──────── Text shown ────────
This document describes the threat model, security properties, operational best practices, and known limitations of Evaemon OTK-PQ.
- OTK-PQ threat model
- Three-layer security architecture
- Algorithm selection
- Key management
- OTK-PQ operational security
- Server hardening
- Client hardening
- Backup security
- Key rotation policy
- Algorithm performance
- CVE advisories
- Known limitations
- Incident response
Quantum harvest attacks ("capture now, decrypt later") Session keys are hybrid (classical + post-quantum) and ephemeral. The master key is post-quantum (ML-DSA-87) and never transmitted. An adversary recording traffic today cannot decrypt it with a future quantum computer.
Key theft Stealing an ephemeral session key after use gains nothing — it is already destroyed on both client and server, and recorded in the revocation ledger. The master private key never touches the network.
Man-in-the-middle Session keys are signed by the master key. An attacker cannot forge the ML-DSA-87 signature without the master private key.
────────
What is asked
1. In two sentences, summarize the OTK-PQ security document.
2. Reproduce the OTK-PQ security document word for word, starting at "- OTK-PQ threat" and ending at "future quantum computer.".
──────── Provided material ────────
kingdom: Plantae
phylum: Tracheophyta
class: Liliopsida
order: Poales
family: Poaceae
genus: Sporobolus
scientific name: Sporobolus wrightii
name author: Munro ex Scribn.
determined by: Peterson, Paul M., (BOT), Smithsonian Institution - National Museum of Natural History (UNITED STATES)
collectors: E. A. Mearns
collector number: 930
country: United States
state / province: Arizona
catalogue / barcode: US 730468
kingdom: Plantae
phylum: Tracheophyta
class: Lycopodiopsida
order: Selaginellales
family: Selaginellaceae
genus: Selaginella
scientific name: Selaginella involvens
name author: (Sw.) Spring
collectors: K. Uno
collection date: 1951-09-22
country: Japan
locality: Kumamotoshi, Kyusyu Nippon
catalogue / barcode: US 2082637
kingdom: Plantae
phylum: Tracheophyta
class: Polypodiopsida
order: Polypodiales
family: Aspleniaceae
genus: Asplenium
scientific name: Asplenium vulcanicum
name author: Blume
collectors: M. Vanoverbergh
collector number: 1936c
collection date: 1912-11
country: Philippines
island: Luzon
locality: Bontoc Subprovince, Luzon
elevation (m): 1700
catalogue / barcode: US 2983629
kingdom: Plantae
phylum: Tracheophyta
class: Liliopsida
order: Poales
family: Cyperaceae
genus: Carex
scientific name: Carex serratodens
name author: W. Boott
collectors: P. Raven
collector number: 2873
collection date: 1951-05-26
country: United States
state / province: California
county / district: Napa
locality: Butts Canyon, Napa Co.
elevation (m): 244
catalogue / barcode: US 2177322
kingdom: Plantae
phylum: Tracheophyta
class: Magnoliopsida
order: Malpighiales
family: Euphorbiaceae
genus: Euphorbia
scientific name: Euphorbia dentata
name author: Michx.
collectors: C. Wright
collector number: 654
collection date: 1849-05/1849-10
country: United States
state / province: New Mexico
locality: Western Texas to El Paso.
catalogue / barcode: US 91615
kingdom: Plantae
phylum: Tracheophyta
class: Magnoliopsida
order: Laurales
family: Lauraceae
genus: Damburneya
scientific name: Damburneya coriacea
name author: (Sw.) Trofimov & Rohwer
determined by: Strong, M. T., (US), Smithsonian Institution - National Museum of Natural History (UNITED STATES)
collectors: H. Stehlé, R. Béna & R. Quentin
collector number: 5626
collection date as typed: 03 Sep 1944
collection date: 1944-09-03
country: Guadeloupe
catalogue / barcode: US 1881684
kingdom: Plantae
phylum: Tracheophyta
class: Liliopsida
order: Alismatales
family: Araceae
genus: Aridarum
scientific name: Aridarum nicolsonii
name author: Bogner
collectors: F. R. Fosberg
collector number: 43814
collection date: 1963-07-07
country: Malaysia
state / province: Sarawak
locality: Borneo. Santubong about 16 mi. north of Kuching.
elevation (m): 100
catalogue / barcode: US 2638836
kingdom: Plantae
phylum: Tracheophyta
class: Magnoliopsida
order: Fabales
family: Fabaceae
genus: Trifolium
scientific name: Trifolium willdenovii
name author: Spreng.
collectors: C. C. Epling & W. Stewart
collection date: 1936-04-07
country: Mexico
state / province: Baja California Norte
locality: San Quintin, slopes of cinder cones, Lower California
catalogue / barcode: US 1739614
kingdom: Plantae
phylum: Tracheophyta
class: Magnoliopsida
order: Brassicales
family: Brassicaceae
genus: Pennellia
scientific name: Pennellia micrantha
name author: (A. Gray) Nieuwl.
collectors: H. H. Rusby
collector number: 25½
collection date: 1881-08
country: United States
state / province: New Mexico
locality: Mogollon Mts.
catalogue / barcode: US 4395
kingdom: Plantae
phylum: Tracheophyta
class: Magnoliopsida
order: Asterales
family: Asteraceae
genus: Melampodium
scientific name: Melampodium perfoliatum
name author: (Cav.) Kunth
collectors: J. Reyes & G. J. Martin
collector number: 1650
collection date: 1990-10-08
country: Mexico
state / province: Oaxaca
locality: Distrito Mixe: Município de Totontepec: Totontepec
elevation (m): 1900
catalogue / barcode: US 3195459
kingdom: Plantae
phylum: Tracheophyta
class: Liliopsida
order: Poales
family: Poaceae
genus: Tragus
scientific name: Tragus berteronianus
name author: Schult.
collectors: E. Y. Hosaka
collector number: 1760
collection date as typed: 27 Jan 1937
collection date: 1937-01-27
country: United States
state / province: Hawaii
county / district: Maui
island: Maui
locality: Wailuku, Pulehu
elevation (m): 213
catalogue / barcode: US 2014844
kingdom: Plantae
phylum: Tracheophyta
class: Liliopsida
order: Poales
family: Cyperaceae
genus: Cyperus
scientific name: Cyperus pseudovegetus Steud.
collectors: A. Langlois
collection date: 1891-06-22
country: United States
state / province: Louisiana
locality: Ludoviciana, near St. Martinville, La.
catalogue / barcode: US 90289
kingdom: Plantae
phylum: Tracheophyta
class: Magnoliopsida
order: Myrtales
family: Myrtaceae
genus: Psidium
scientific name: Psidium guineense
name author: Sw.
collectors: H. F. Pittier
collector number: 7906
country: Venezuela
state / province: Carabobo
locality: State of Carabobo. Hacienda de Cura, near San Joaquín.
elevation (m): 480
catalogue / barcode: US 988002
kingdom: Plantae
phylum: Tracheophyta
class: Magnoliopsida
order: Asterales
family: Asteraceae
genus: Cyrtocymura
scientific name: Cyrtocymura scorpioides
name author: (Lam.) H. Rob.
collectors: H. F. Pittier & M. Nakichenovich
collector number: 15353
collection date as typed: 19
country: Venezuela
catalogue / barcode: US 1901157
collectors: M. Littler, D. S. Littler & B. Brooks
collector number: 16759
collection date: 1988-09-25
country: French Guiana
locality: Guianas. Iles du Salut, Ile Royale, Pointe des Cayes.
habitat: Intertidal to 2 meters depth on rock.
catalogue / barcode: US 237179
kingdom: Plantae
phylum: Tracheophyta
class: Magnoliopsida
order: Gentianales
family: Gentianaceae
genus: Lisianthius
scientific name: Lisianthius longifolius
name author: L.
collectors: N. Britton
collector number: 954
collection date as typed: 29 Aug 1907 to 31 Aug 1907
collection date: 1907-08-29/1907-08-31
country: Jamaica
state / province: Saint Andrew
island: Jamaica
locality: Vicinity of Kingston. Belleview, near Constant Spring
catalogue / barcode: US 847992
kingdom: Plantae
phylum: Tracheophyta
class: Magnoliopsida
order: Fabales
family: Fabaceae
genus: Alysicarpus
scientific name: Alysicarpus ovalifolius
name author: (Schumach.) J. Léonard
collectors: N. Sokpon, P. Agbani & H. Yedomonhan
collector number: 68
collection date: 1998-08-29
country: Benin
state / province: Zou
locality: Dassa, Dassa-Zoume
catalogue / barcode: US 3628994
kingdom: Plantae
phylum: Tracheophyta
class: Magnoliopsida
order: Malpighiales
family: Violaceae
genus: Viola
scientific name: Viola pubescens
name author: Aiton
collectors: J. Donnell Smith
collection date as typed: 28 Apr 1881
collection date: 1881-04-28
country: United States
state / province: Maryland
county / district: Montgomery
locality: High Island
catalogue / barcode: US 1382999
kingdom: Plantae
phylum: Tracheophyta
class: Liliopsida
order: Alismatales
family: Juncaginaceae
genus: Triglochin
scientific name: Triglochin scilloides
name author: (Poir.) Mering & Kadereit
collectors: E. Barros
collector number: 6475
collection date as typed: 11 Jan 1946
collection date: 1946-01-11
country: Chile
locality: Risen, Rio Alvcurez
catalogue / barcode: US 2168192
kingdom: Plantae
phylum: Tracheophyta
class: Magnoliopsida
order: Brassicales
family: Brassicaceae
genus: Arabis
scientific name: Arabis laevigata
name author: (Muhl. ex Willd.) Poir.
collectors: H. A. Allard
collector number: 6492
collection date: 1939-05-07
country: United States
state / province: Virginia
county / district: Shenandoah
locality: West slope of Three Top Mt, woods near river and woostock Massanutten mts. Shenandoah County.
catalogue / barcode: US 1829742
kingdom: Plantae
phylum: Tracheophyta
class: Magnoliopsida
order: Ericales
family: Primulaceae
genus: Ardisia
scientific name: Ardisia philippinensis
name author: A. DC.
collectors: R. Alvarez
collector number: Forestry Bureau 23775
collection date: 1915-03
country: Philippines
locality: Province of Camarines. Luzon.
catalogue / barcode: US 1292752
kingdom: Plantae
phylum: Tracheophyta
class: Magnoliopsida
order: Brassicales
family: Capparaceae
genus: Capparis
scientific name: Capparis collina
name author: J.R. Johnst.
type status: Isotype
────────
Results by task
1. The document covers the threat model, security properties, operational best practices, and known limitations of Evaemon OTK-PQ. Its session keys are hybrid, ephemeral, and signed by an ML-DSA-87 master key that never crosses the network, which guards against quantum harvest attacks, key theft, and man-in-the-middle attacks.

2.
- OTK-PQ threat model
- Three-layer security architecture
- Algorithm selection
- Key management
- OTK-PQ operational security
- Server hardening
- Client hardening
- Backup security
- Key rotation policy
- Algorithm performance
- CVE advisories
- Known limitations
- Incident response
Quantum harvest attacks ("capture now, decrypt later") Session keys are hybrid (classical + post-quantum) and ephemeral. The master key is post-quantum (ML-DSA-87) and never transmitted. An adversary recording traffic today cannot decrypt it with a future quantum computer.